> **What this task involves**:
Keep the lines exact and the pictures out as you repeat the following listing.

(Beginning of Data excerpts)

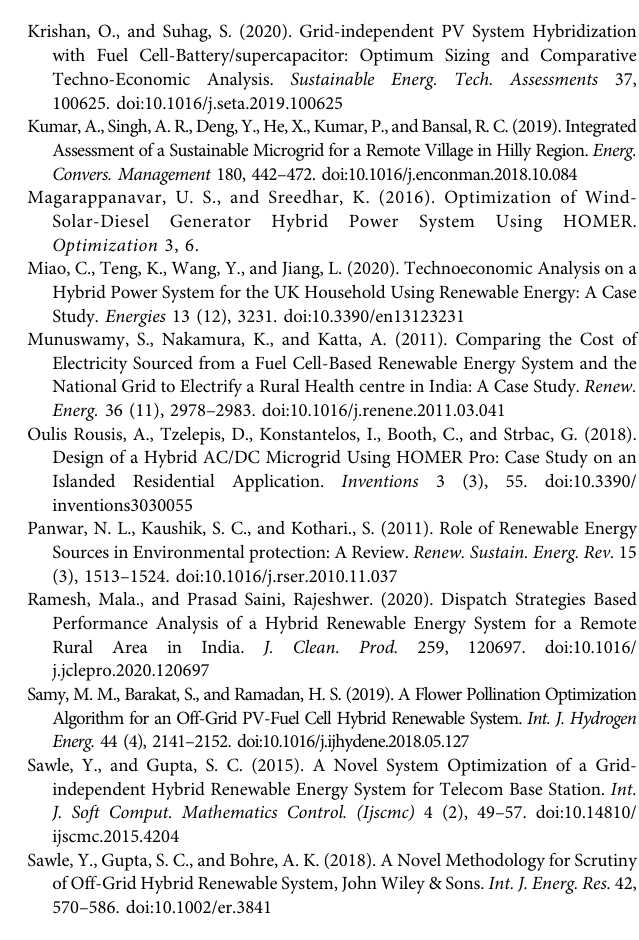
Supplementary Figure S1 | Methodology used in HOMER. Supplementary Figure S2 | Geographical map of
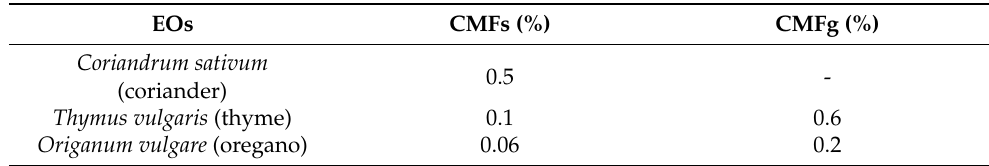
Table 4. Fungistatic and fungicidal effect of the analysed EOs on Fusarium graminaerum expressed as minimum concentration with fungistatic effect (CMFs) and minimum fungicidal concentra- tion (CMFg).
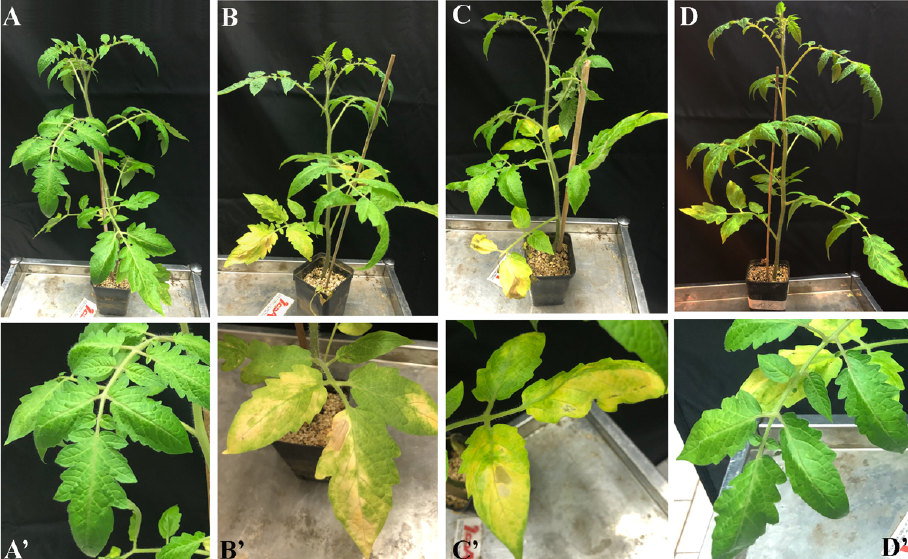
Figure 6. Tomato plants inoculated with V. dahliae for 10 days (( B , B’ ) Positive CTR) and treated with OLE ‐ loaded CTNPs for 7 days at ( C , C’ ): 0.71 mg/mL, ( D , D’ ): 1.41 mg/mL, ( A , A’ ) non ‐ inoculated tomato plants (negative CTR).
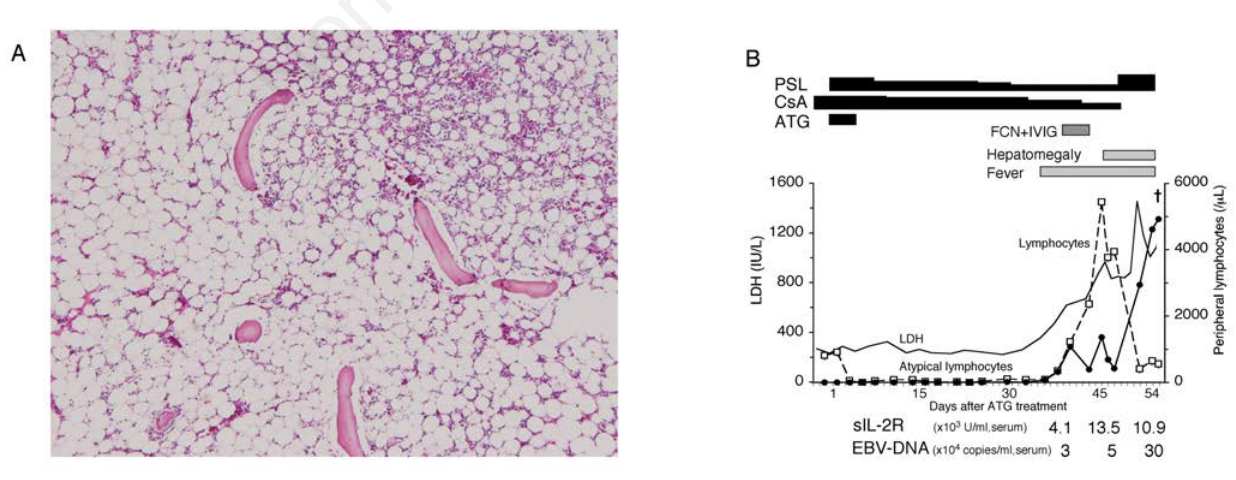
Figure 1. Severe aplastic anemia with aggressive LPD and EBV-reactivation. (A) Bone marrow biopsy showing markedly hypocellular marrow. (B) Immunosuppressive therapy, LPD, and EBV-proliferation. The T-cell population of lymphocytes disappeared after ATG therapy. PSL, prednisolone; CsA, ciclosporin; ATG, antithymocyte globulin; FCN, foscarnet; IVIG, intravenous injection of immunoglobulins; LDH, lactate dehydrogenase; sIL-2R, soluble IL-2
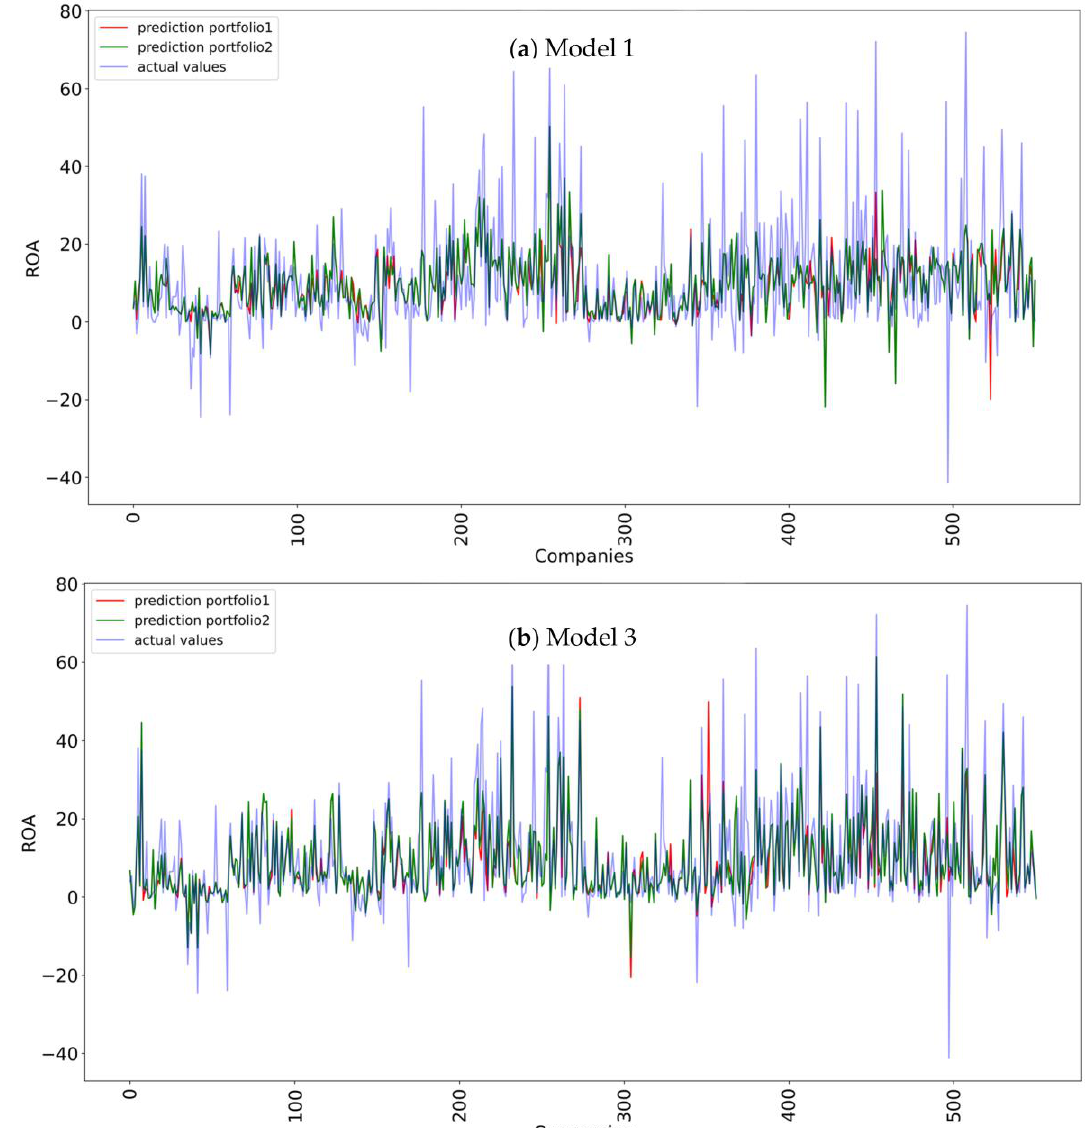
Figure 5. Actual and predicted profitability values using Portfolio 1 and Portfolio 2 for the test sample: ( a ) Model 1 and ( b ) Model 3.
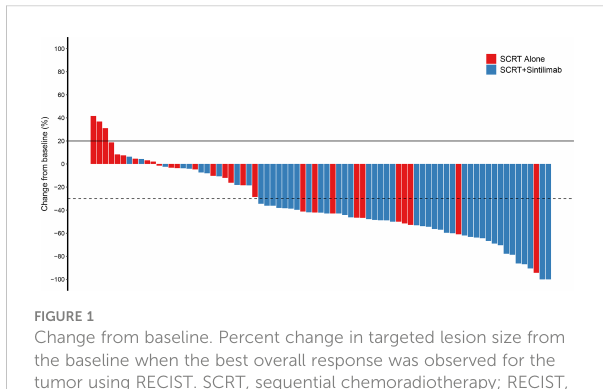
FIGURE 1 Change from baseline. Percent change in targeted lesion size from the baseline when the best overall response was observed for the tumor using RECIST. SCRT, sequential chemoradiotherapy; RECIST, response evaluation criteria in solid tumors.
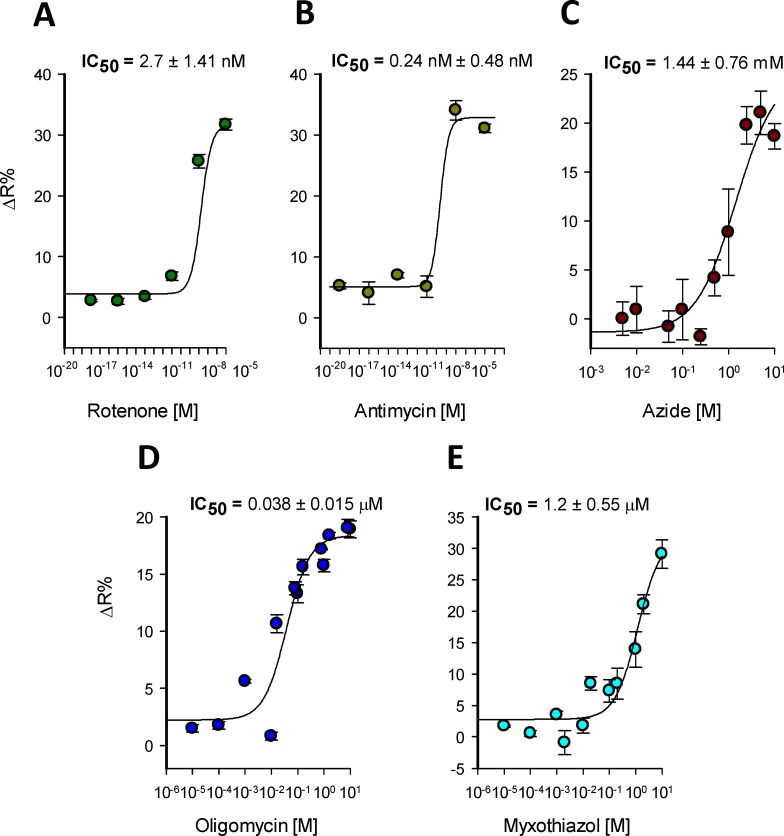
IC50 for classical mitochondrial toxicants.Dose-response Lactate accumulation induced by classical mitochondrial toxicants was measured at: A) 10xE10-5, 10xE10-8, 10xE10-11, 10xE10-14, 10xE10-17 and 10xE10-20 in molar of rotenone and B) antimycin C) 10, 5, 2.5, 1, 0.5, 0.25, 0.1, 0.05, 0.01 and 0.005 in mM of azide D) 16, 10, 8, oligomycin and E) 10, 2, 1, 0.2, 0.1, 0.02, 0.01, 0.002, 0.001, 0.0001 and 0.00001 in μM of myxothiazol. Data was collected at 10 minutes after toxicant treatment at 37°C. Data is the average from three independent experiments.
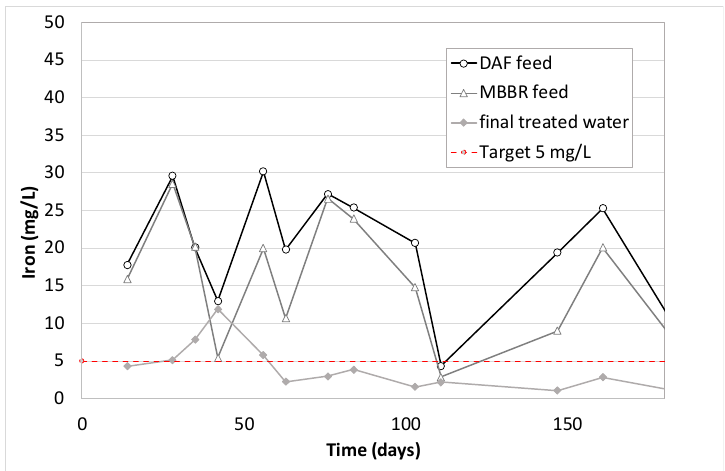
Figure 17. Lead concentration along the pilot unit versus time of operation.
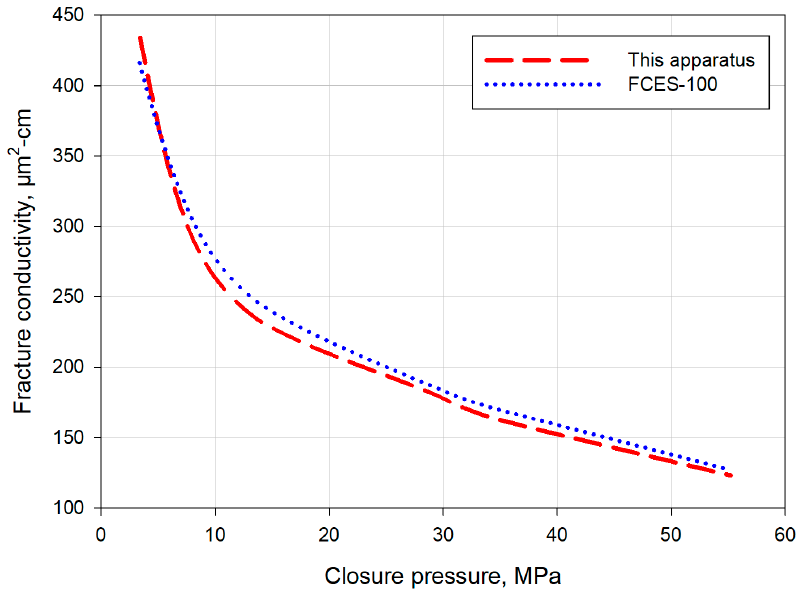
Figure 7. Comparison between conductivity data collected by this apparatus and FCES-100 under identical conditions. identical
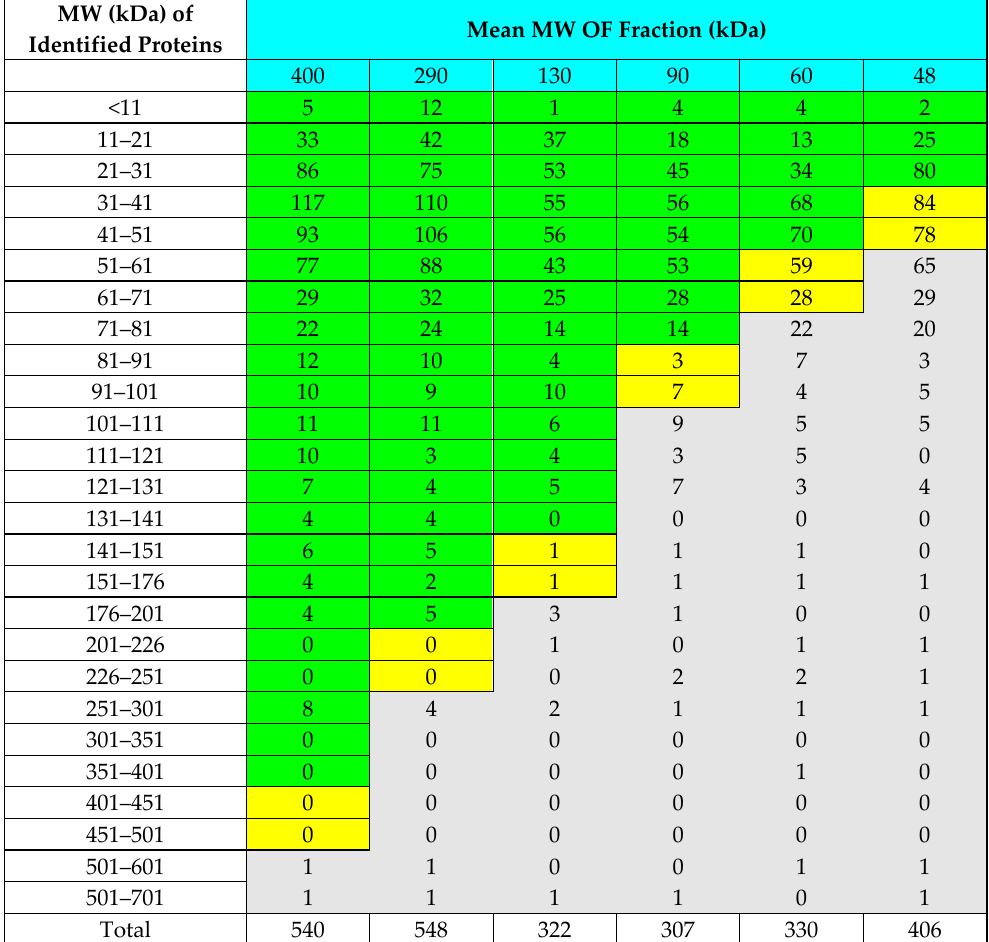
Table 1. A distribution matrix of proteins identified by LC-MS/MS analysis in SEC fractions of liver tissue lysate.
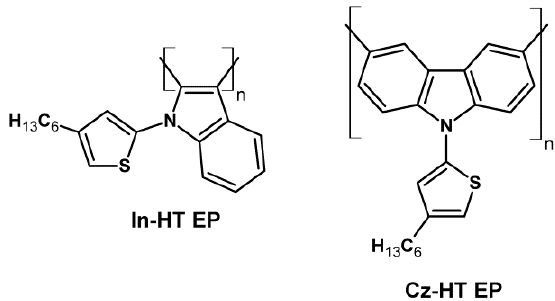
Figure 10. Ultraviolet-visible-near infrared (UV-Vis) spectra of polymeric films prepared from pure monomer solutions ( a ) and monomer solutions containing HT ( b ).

(End of Data excerpts)

> **Task result**:
Supplementary Figure S1 | Methodology used in HOMER. Supplementary Figure S2 | Geographical map of
Table 4. Fungistatic and fungicidal effect of the analysed EOs on Fusarium graminaerum expressed as minimum concentration with fungistatic effect (CMFs) and minimum fungicidal concentra- tion (CMFg).
Figure 6. Tomato plants inoculated with V. dahliae for 10 days (( B , B’ ) Positive CTR) and treated with OLE ‐ loaded CTNPs for 7 days at ( C , C’ ): 0.71 mg/mL, ( D , D’ ): 1.41 mg/mL, ( A , A’ ) non ‐ inoculated tomato plants (negative CTR).
Figure 1. Severe aplastic anemia with aggressive LPD and EBV-reactivation. (A) Bone marrow biopsy showing markedly hypocellular marrow. (B) Immunosuppressive therapy, LPD, and EBV-proliferation. The T-cell population of lymphocytes disappeared after ATG therapy. PSL, prednisolone; CsA, ciclosporin; ATG, antithymocyte globulin; FCN, foscarnet; IVIG, intravenous injection of immunoglobulins; LDH, lactate dehydrogenase; sIL-2R, soluble IL-2
Figure 5. Actual and predicted profitability values using Portfolio 1 and Portfolio 2 for the test sample: ( a ) Model 1 and ( b ) Model 3.
FIGURE 1 Change from baseline. Percent change in targeted lesion size from the baseline when the best overall response was observed for the tumor using RECIST. SCRT, sequential chemoradiotherapy; RECIST, response evaluation criteria in solid tumors.
IC50 for classical mitochondrial toxicants.Dose-response Lactate accumulation induced by classical mitochondrial toxicants was measured at: A) 10xE10-5, 10xE10-8, 10xE10-11, 10xE10-14, 10xE10-17 and 10xE10-20 in molar of rotenone and B) antimycin C) 10, 5, 2.5, 1, 0.5, 0.25, 0.1, 0.05, 0.01 and 0.005 in mM of azide D) 16, 10, 8, oligomycin and E) 10, 2, 1, 0.2, 0.1, 0.02, 0.01, 0.002, 0.001, 0.0001 and 0.00001 in μM of myxothiazol. Data was collected at 10 minutes after toxicant treatment at 37°C. Data is the average from three independent experiments.
Figure 17. Lead concentration along the pilot unit versus time of operation.
Figure 7. Comparison between conductivity data collected by this apparatus and FCES-100 under identical conditions. identical
Table 1. A distribution matrix of proteins identified by LC-MS/MS analysis in SEC fractions of liver tissue lysate.
Figure 10. Ultraviolet-visible-near infrared (UV-Vis) spectra of polymeric films prepared from pure monomer solutions ( a ) and monomer solutions containing HT ( b ).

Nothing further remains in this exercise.